Time to move ahead w/ advanced molecular systems and IVD.
Time to show us what this company is really worth.
I'm sure they need to comply with the SEC, but we'll find out along with the SEC after the fact if they don't. SEC is not investigating or looking into the books of CMED, we are relying on CMED to follow the rules and hoping they are not putting up false fronts....
Read my msg on Violation of Securities Law. Since they are authorized to market ADRs in US mkt, they have to abide by SEC laws. I did report to SEC using the link I posted. May be if enough of us report it they might respond.
I doubt that. The US is just better at publicizing it (as scary as that sounds...) when it happens.
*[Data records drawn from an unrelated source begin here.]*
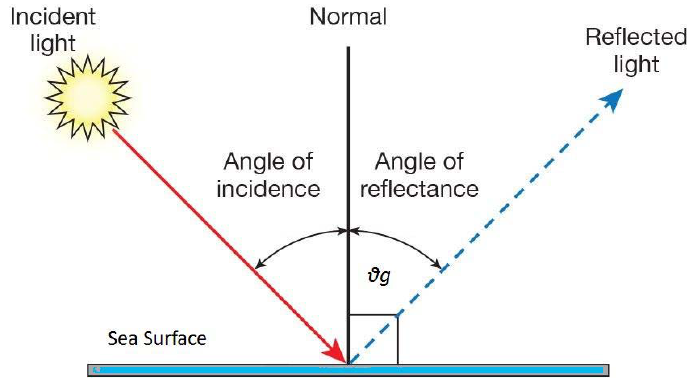
algorithm is based on average values of T b 3.9 , ∆ T and their standard deviations ( δ T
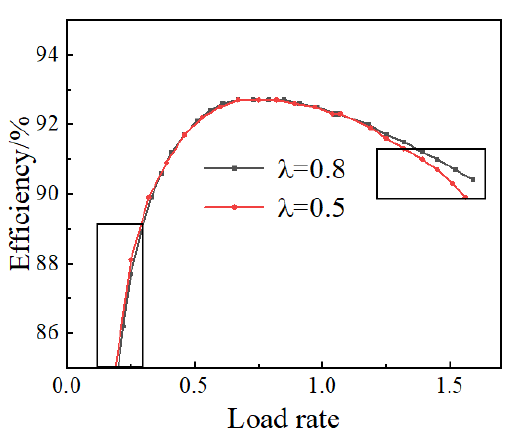
Figure 24. Magnification diagram of efficiency.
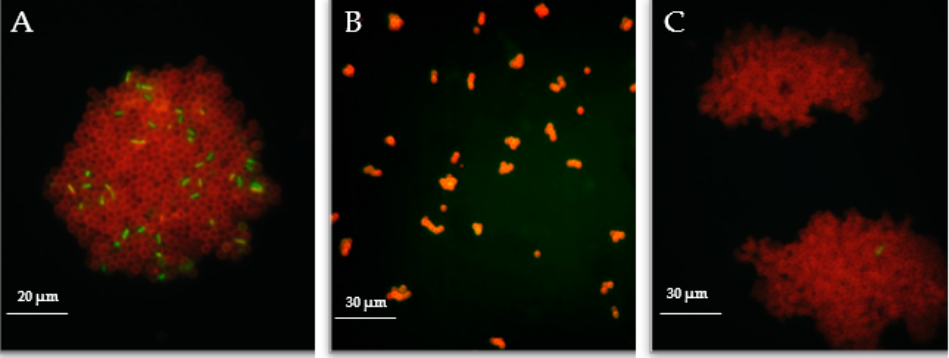
Figure 6. Characteristic images of MB clusters derived from urine samples: positive urine sample showing bacteria— E. coli captured with Anti E. coli MBs clusters ( A ), and negative urine samples with limited cluster formation ( B ) or with large nonspecific clusters with no bacteria present ( C ).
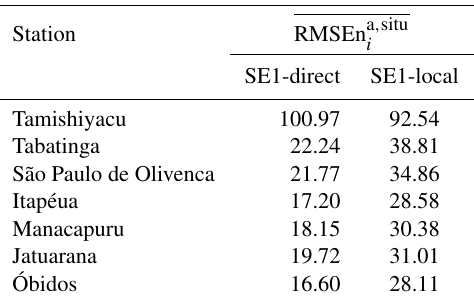
Table 5. Local RMSEn a , situ for the SE1-direct and SE1-local ex- i periments at in situ stations along the mainstream (from the most upstream to the most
Really, none of us are that familiar with what goes on in China since I doubt anyone reads their version of the Wall St. Journal. I'm sure they are working hard at closing any gap if one exists.
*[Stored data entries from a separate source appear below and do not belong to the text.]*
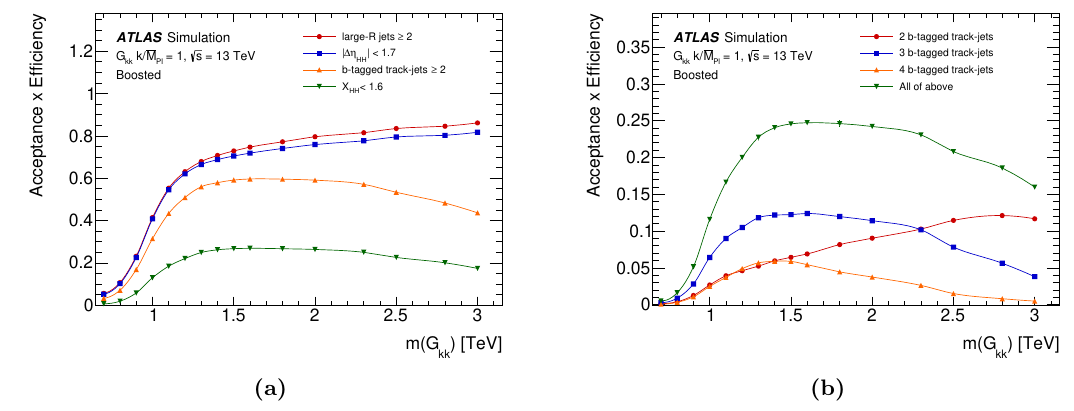
Figure 5. (a) The selection acceptance times e(cid:14)ciency of the boosted analysis at each stage of the event selection as a function of the generated graviton mass for k=M Pl = 1. The trigger e(cid:14)ciency is approximately 100% after the requirement of two large- R jets, so it is not shown. (b) The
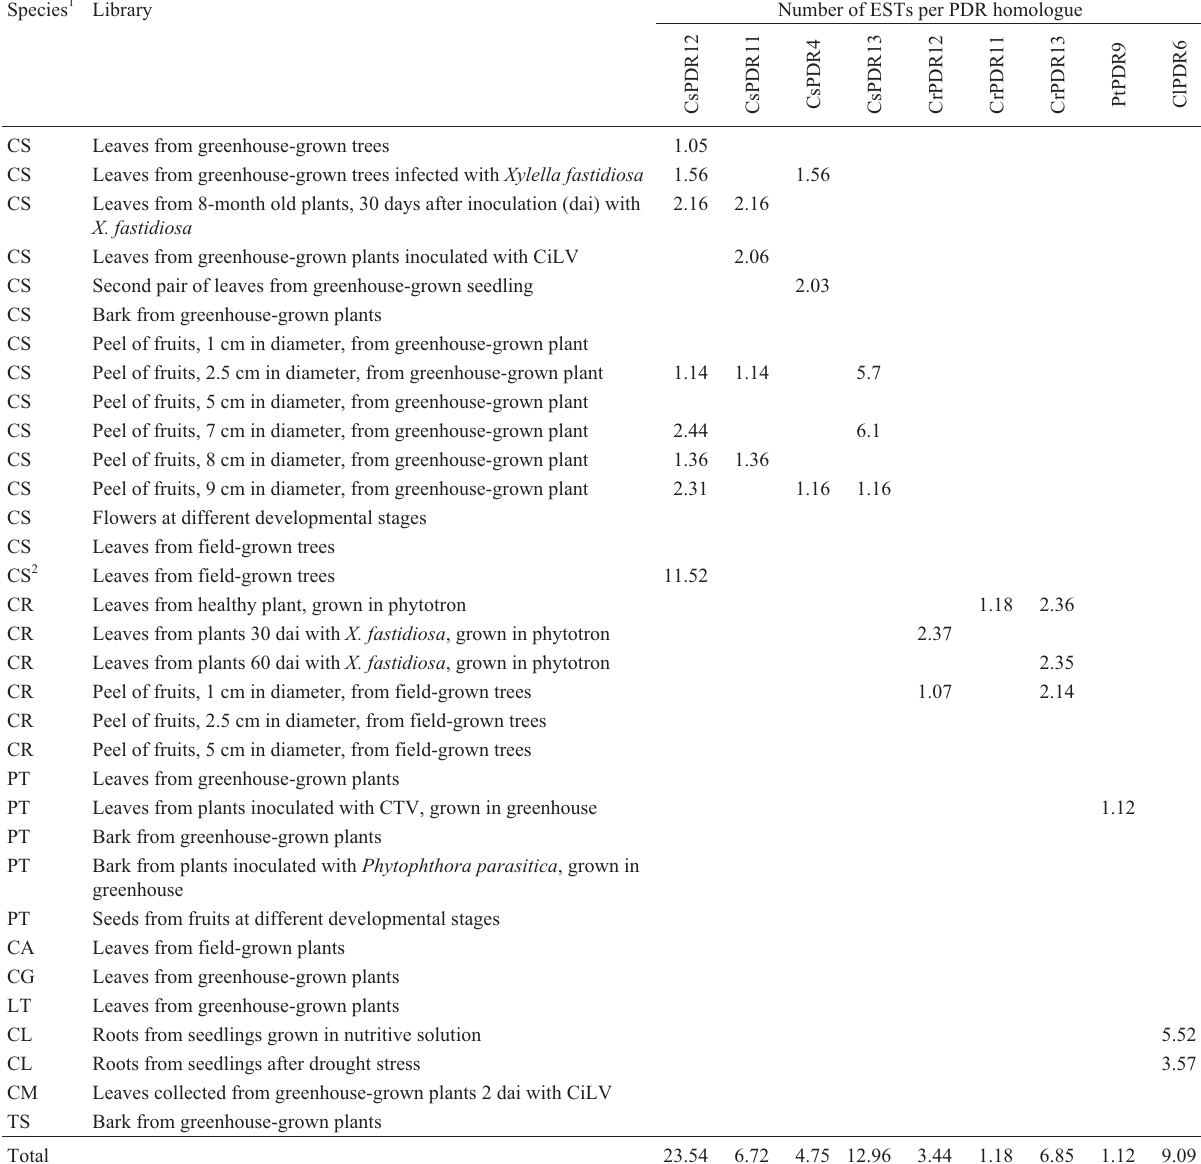
Table 3 - List of citrus cDNA libraries and PDR homologues (normalized for 10,000 ESTs per library). Species 1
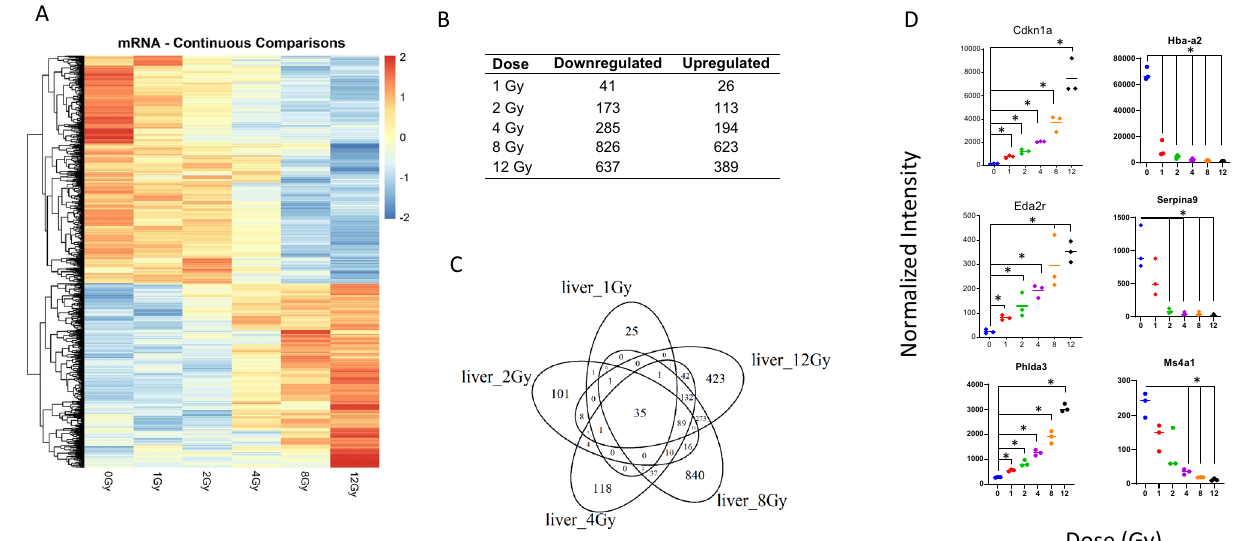
Figure 1. Radiation-induced gene expression profiles in mouse liver tissue. Whole genome microarray analysis was performed on all samples. A linear model was fit to each probe to evaluate differential expression of irradiated samples compared to controls. Criteria of (log 2 fold change ((log2FC) > 1 and Benajmini-Hochberg adjusted (B-H) p value < 0.05) relative to controls were used to determine significance and differential expression. ( A ) Heatmap displays expression patterns, represented by z-score, of all differentially expressed mRNAs across all doses and controls. ( B ) Venn diagram shows dose distribution and overlap of differentially expressed mRNAs across all doses. ( C ) The number of down-regulated versus up-regulated mRNAs at each dose are shown in the table. ( D ) Examples of significant linearly up- and down-regulated mRNAs are shown to display the dose response to radiation in liver tissue samples. Asterisk (*) indicates statistical significance.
The distraction may be over, but the cloud will always remain. My perception of the China companies is becoming more and more firm that they list in the US, pump up the stock, and then figure out some way to raise a serious amount of capital at the expense of the US stock investor. CMED is doing nothing to change that perception.
CMED is not alone in having it's CEO enter into controversal (by U.S. standards) businesses related to their own business. LDK's CEO has started a thin-film solar business although LDK is a competing technology! I don't know how far this project has progressed because the price of polysilicon has dropped so much, it may actually drop below the cost/watt of thin film technology.
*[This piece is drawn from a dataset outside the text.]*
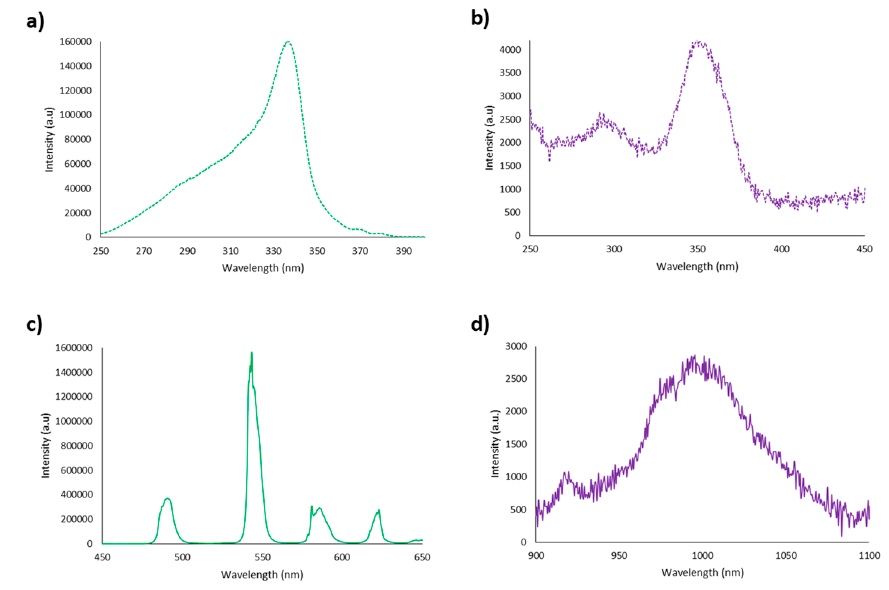
Figure 6. Luminescent behavior of Tb / Yb L 4 . Excitation spectra at ( a ) λ em = 545 nm ( b ) λ em = 980 nm. Emission spectra at λ exc = 338 nm ( c ) Tb(III) ( d ) Yb(III).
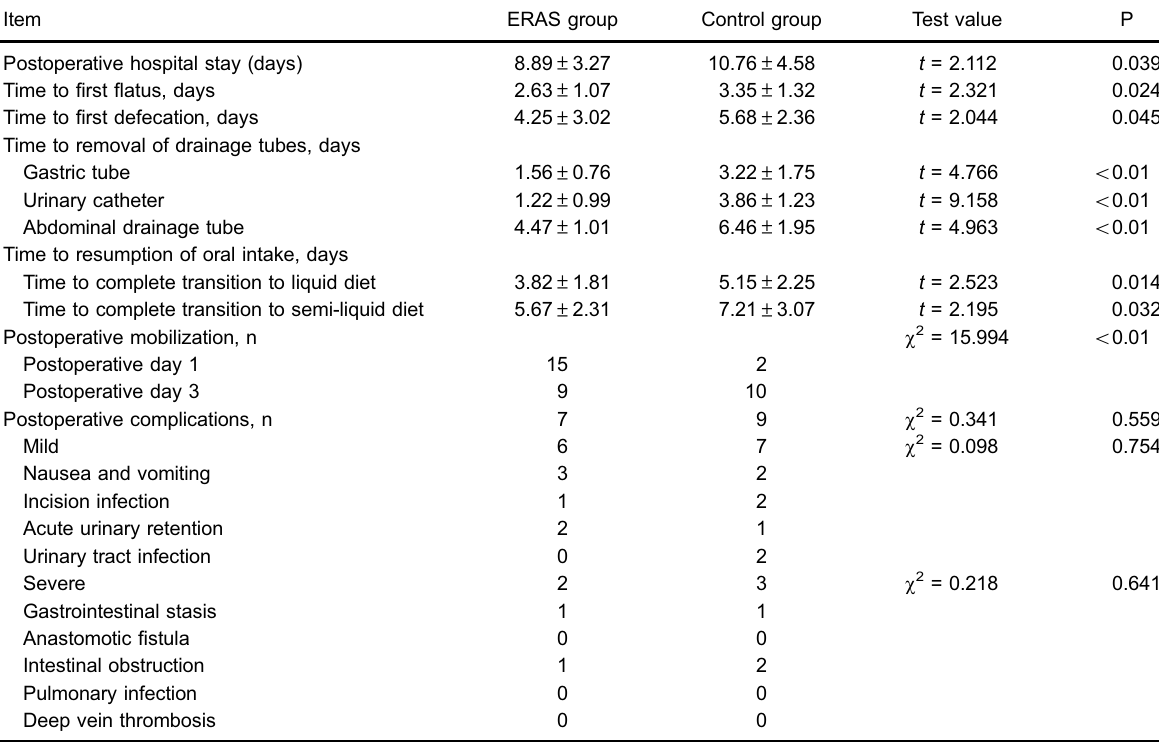
Table 3. Comparison of postoperative clinical course between the two groups of patients.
However, this makes CMED's CEO conflict of interest look pale by comparison. Apparently, China is 40 years behind the U.S.A. in addressing conflict of interest. But for now, it's not an issue. Unthinkable by U.S. standards.
i think there are two possibilities. one, management is extremely confident on the diagnostics business and didn't want to expend further money and energy on an unrelated business with no growth; or secondly, criminal/fraudlent behaviour. The latter gets you executed in china so in my mind is not likely.
What is suspicious is that the CEO took part of it (HIFU that is) private (bought for his own co. that is not public) -- why?
Is his strategy to use public money to develop and take it private when appropriate?